EXERCISE GOAL.
Without the images, print every line of the material below exactly as given.

AVAILABLE DATA.
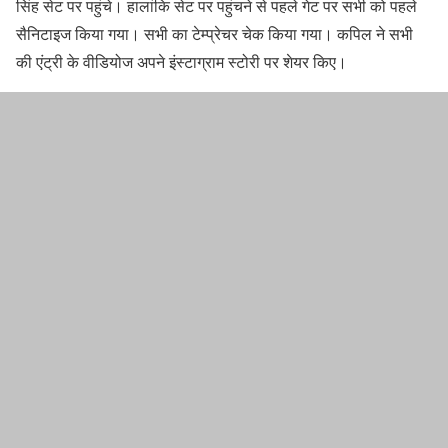
सिंह सेट पर पहुंचे। हालांकि सेट पर पहुंचने से पहले गेट पर सभी को पहले
सैनिटाइज किया गया। सभी का टेम्प्रेचर चेक किया गया। कपिल ने सभी
की एंट्री के वीडियोज अपने इंस्टाग्राम स्टोरी पर शेयर किए।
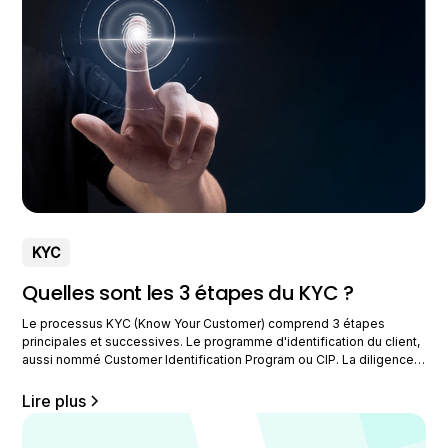
KYC
Quelles sont les 3 étapes du KYC ?
Le processus KYC (Know Your Customer) comprend 3 étapes
principales et successives. Le programme d'identification du client,
aussi nommé Customer Identification Program ou CIP. La diligence
raisonnée ou Customer Due Diligence (CDD) et la surveillance
continue, en anglais : Ongoing Monitoring. Ces 3 étapes du KYC
Lire plus
sont primordiales dans la mise en place d'un processus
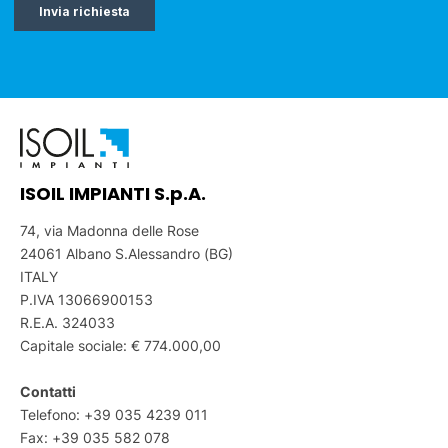
ISOIL IMPIANTI S.p.A.
74, via Madonna delle Rose
24061 Albano S.Alessandro (BG)
ITALY
P.IVA 13066900153
R.E.A. 324033
Capitale sociale: € 774.000,00
Contatti
Telefono:
+39 035 4239 011
Fax: +39 035 582 078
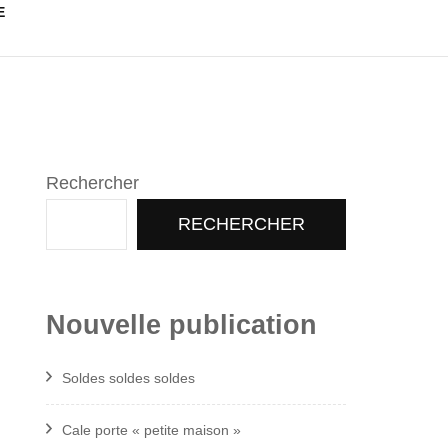
E
Rechercher
RECHERCHER
Nouvelle publication
Soldes soldes soldes
Cale porte « petite maison »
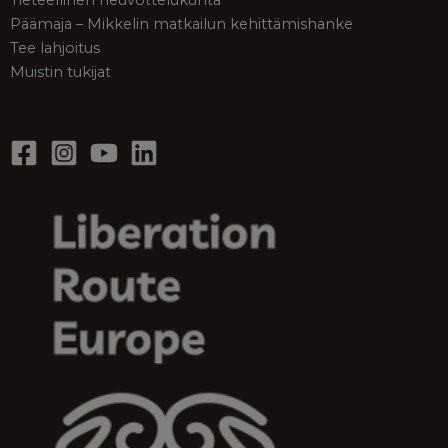
Päämaja – Mikkelin matkailun kehittämishanke
Tee lahjoitus
Muistin tukijat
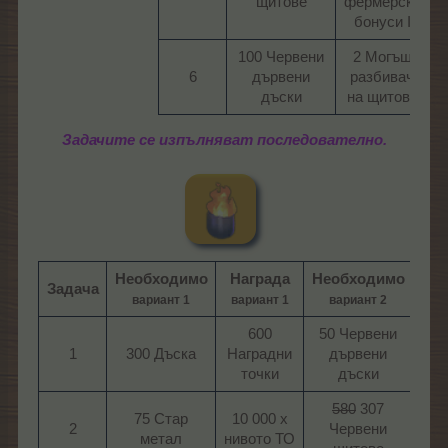
щитове​
фермерски
бонуси I​
100 Червени
2 Могъщ
6​
дървени
разбивач
дъски​
на щитове​
Задачите се изпълняват последователно.
Необходимо
Награда
Необходимо
На
Задача
вариант 1
вариант 1
вариант 2
вар
600
50 Червени
1​
300 Дъска​
Наградни
дървени
На
точки​
дъски​
т
580
307
75 Стар
10 000 х
10
2​
Червени
метал​
нивото ТО​
нив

RESULT OF THIS EXERCISE.
सिंह सेट पर पहुंचे। हालांकि सेट पर पहुंचने से पहले गेट पर सभी को पहले
सैनिटाइज किया गया। सभी का टेम्प्रेचर चेक किया गया। कपिल ने सभी
की एंट्री के वीडियोज अपने इंस्टाग्राम स्टोरी पर शेयर किए।
KYC
Quelles sont les 3 étapes du KYC ?
Le processus KYC (Know Your Customer) comprend 3 étapes
principales et successives. Le programme d'identification du client,
aussi nommé Customer Identification Program ou CIP. La diligence
raisonnée ou Customer Due Diligence (CDD) et la surveillance
continue, en anglais : Ongoing Monitoring. Ces 3 étapes du KYC
Lire plus
sont primordiales dans la mise en place d'un processus
ISOIL IMPIANTI S.p.A.
74, via Madonna delle Rose
24061 Albano S.Alessandro (BG)
ITALY
P.IVA 13066900153
R.E.A. 324033
Capitale sociale: € 774.000,00
Contatti
Telefono:
+39 035 4239 011
Fax: +39 035 582 078
E
Rechercher
RECHERCHER
Nouvelle publication
Soldes soldes soldes
Cale porte « petite maison »
Päämaja – Mikkelin matkailun kehittämishanke
Tee lahjoitus
Muistin tukijat
щитове​
фермерски
бонуси I​
100 Червени
2 Могъщ
6​
дървени
разбивач
дъски​
на щитове​
Задачите се изпълняват последователно.
Необходимо
Награда
Необходимо
На
Задача
вариант 1
вариант 1
вариант 2
вар
600
50 Червени
1​
300 Дъска​
Наградни
дървени
На
точки​
дъски​
т
580
307
75 Стар
10 000 х
10
2​
Червени
метал​
нивото ТО​
нив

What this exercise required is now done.